Turkish soldiers take their position a few hundreds meters from the the Turkey-Syria border in Mursitpinar, near Suruc, as fighting intensified between Syrian Kurds and the militants of Islamic State, Oct. 5, 2014.

The anger of Turkish Kurds is mounting over the plight of the Syrian border town of Kobani, which has been besieged for weeks by jihadists. Turkish Kurds say Turkey should intervene to save the town and warn darkly of a renewed Kurdish insurgency inside Turkey if the town falls.

They have come from Kurdish towns from across Turkey to express solidarity with fellow Kurds in Syria, battling now for two weeks to prevent the militants of the Islamic State group from seizing the Syrian border town of Kobani.

Along a 20-kilometer stretch of the border, in tiny villages and among derelict smallholdings, they watched the battle rage in nearby Kobani. The Turkish Kurds winced when they heard the crash of tank shells and whoosh of mortars. They pointed at rising smoke and they expressed anger with Turkish and Western reluctance to intervene to save the town where there have been reports of atrocities.

And they warned that a peace process that has been under way to end formally a 30-year Kurdish self-rule insurgency inside Turkey would be imperiled if jihadists captured Kobani.

The Kurdish mayor of the town of Batman, Sabri Ozdemir, is among the hundreds of Kurds who have descended on the border.

He said if Kobani fell, then Turkey would fall, meaning the already faltering peace process would be ended by the Kurdistan’s Workers Party, the PKK.

The mayor was echoing what the jailed leader of the outlawed PKK, Abdullah Ocalan, warned last week from his prison cell. A new Kurdish insurgency inside Turkey would add to the region's woes.

The Islamic State jihadists, who have modern tanks and weaponry they captured from Iraqi forces, outgun the Kobani Kurds. Most non-combatants have fled the town, leaving only fighters and the old.

Despite the pleas of its own Kurdish population, Turkey fears being sucked into the Syrian civil war if it steps in to protect the Kobani Kurds.

The Islamic State jihadists are just a few minutes drive from the center of Kobani.

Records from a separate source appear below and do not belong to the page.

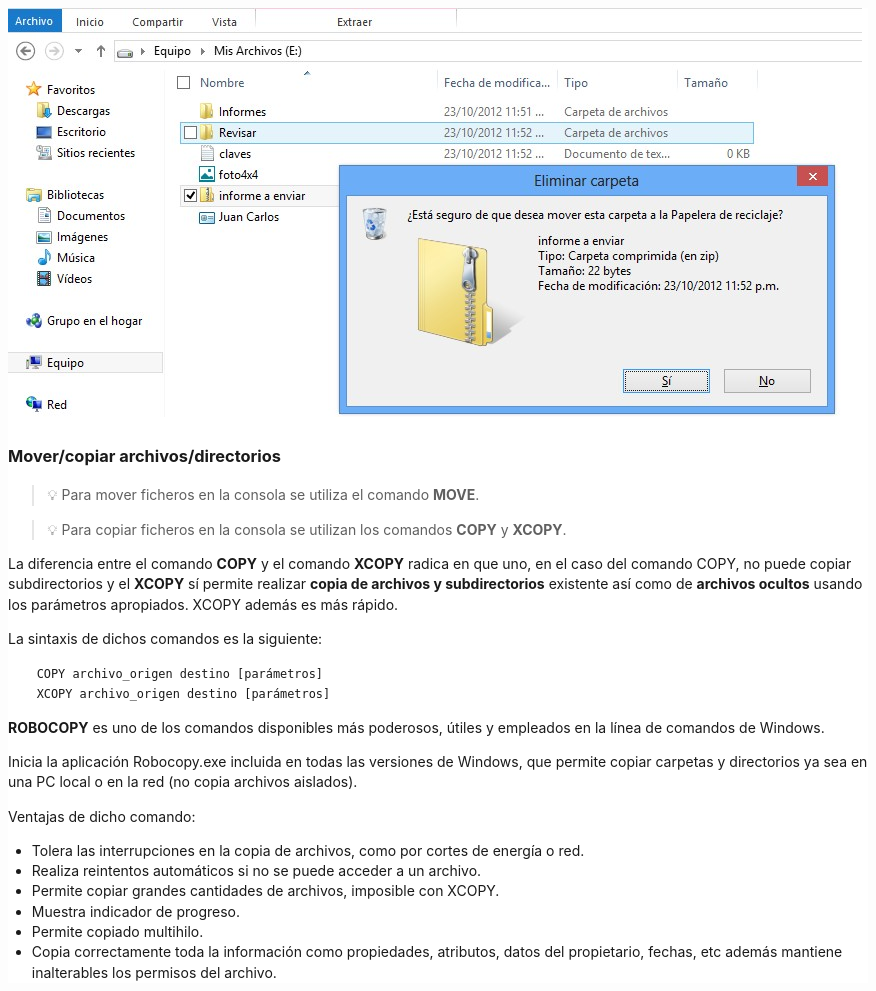![](media/c59e27312f27d90d8a83326e769d560b.jpeg)

### Mover/copiar archivos/directorios

> 💡 Para mover ficheros en la consola se utiliza el comando **MOVE**.

> 💡 Para copiar ficheros en la consola se utilizan los comandos **COPY** y **XCOPY**.

La diferencia entre el comando **COPY** y el comando **XCOPY** radica en que uno, en el caso del comando COPY, no puede copiar subdirectorios y el **XCOPY** sí permite realizar **copia de archivos y subdirectorios** existente así como de **archivos ocultos** usando los parámetros apropiados. XCOPY además es más rápido.

La sintaxis de dichos comandos es la siguiente:

        COPY archivo_origen destino [parámetros] 
        XCOPY archivo_origen destino [parámetros]

**ROBOCOPY** es uno de los comandos disponibles más poderosos, útiles y empleados en la línea de comandos de Windows.

Inicia la aplicación Robocopy.exe incluida en todas las versiones de Windows, que permite copiar carpetas y directorios ya sea en una PC local o en la red (no copia archivos aislados).

Ventajas de dicho comando:

-   Tolera las interrupciones en la copia de archivos, como por cortes de energía o red.
-   Realiza reintentos automáticos si no se puede acceder a un archivo.
-   Permite copiar grandes cantidades de archivos, imposible con XCOPY.
-   Muestra indicador de progreso.
-   Permite copiado multihilo.
-   Copia correctamente toda la información como propiedades, atributos, datos del propietario, fechas, etc además mantiene inalterables los permisos del archivo.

Thirty-two-year-old Sewketi said he has watched the fighting from the border area.

Sewketi said U.S. warplanes roared overhead twice in the past few days and launched three missiles close by Kobani each time.

Kurdish defense sources told VOA the strikes pushed back the jihadists by about a kilometer. But they said that if Kobani were to hold, more strikes were needed.

Despite the risks of returning to Kobani - and the efforts by the Turkish military to stop them - some Kurdish fighters are slipping back into Syria after getting their families out to join the 180,000 Syrian Kurds who have fled to Turkey.

Thirty-year-old Roniya said he had to go back because he missed his home and whether he lived or died did not matter.